OLD DAYS
By Arthur Vidro
The first Super Bowl that I watched even a portion of is now known as Super Bowl IV, in which the Kansas City Chiefs upset my beloved Minnesota Vikings.
But at the time it wasn’t called a Super Bowl. Those first four Super Bowls were known as the AFL-NFL World Championship Game.
That’s when the American Football League (AFL) champion would play against the champion of the National Football League (NFL).
The AFL teams never played against the NFL teams. Until the first Super Bowl. And then never again except for the three following Super Bowls.
Until the late 1960s, the top two teams in the NFL played in the league championship game, one week after the season ended. No playoff games. Just a championship game. In December.
When the AFL and NFL merged, the AFL had 10 teams, the NFL 16.
After the Super Bowl era began, the NFL decreed two weeks of playoffs to follow the regular season, to select the participants in the big game.
In 1978 the 14-game season grew to 16 games and is now at 17 games, plus each team has a bye week (unheard of back then) so the 17 games are spread over 18 weeks. And now there are three weeks of playoffs, and then one week of total inactivity (wish I knew why) and only then comes the Super Bowl. All this hoopla has meant the NFL championship game no longer takes place in December, or even in January. Now it’s in February.

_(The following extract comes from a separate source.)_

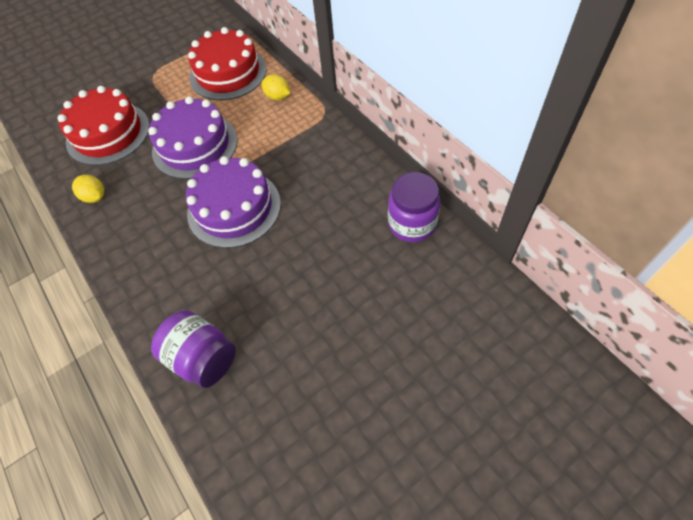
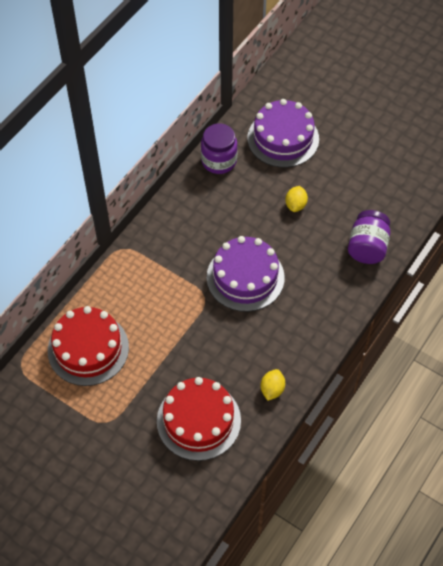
camera: 115 degrees left, 0 degrees up
purple cake [148,96,237,179] -> purple cake moved to [247,99,319,167]
yellow lemon [261,74,290,100] -> yellow lemon moved to [285,186,308,212]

Much of the nation treats the event as a party. Most of the TV-viewing population watches it. Even if they’re not football fans. Even if they don’t care one whit who wins the game.
In the old days, you watched the Super Bowl only if you cared about football. For it was just a football game.
Now it’s a spectacle.
It hasn’t just been pushed back in the calendar. It’s also been pushed to later in the day.
The Super Bowl did not begin as a prime time event. It was played more or less at the same time as normal football games. Which always started in daylight.
The kickoff in Super Bowl X (Jan. 18, 1976) was 2:14 eastern time, which means folks on the West Coast saw the opening kickoff at 11:14 a.m. their time. Some of them hadn’t stumbled out of bed yet. Here on the East Coast, there was still enough daylight at halftime that my friends Greg and Jimmy and I went outside to toss a football around.
Now to see the end of the game there are kids (and some adults) staying up past their bedtime.
There was no all-day coverage then. No hours-long pregame show.
The first few Super Bowls, the broadcasting networks didn’t even save the film; instead they taped over it.
Nobody expected the annual game to become a mania or near religion.
It was just a normal game, with the usual commercials. No commercials added for profit’s sake. No extension of halftime for profit’s sake.
Nowadays, commercials are created to debut on the telecast. Some people ignore the game but watch the commercials. Some run to their computers and rate each commercial. Even newspapers rate the game’s commercials. (Traditionalists don’t care one whit about the commercials.)
At first the halftime shows were normal ones. The first two Super Bowls featured the Grambling State University Marching Band.
In Super Bowl VII the halftime show was the University of Michigan Marching Band, Woody Herman, and (one of my favorites) Andy Williams.
In Super Bowl IX the halftime show was a tribute to Duke Ellington, featuring Mercer Ellington (Duke’s son) and the Grambling State University Band.
At Super Bowl XIV (January 20, 1980) the halftime show featured s tribute to the Big Band era.
Eventually the Super Bowl halftime shows changed. Now they feature amplified music, performers hopping up and down unneeded staircases, and beefy dancers bopping behind them. It seems no show can be considered entertaining unless it features fireworks (a disaster waiting to happen), costume changes, extravagant sets, and performers who gyrate, strut, snarl, or scream.
In short, the halftime show now aims for spectacle over substance.
It’s not just the halftime show. The game itself has changed.
Now there are taunts and celebrations that years ago would have drawn penalty flags. Also, teams used to run the ball far more often than they passed. But over the decades the NFL crafted rule changes to spur more passing. Some old-timers regard football as a game mostly of blocking and tackling. But nowadays teams tend to pass the ball far more than run it.
To illustrate, in Super Bowl IV, the Chiefs ran 42 times and dropped back to pass 20 times en route to upsetting the Vikings.
In Super Bowl VIII the Miami Dolphins, while defeating my beloved Vikings, ran the ball 53 times and dropped back to pass just 8 times.
In Super Bowl IX (to me the greatest ever) the Pittsburgh Steelers, while defeating my beloved Vikings, ran the ball 57 times and dropped back to pass 16 times.
In Super Bowl XI, the Oakland Raiders ran 52 times and dropped back to pass 21 times, en route to defeating my beloved Vikings.
I won’t be watching this Sunday’s Super Bowl. I don’t wish to experience what the game has become. Or to join merry-makers getting themselves drunk.
I’ll wait until the Super Bowl brings back the marching bands, the swing music, or the Minnesota Vikings.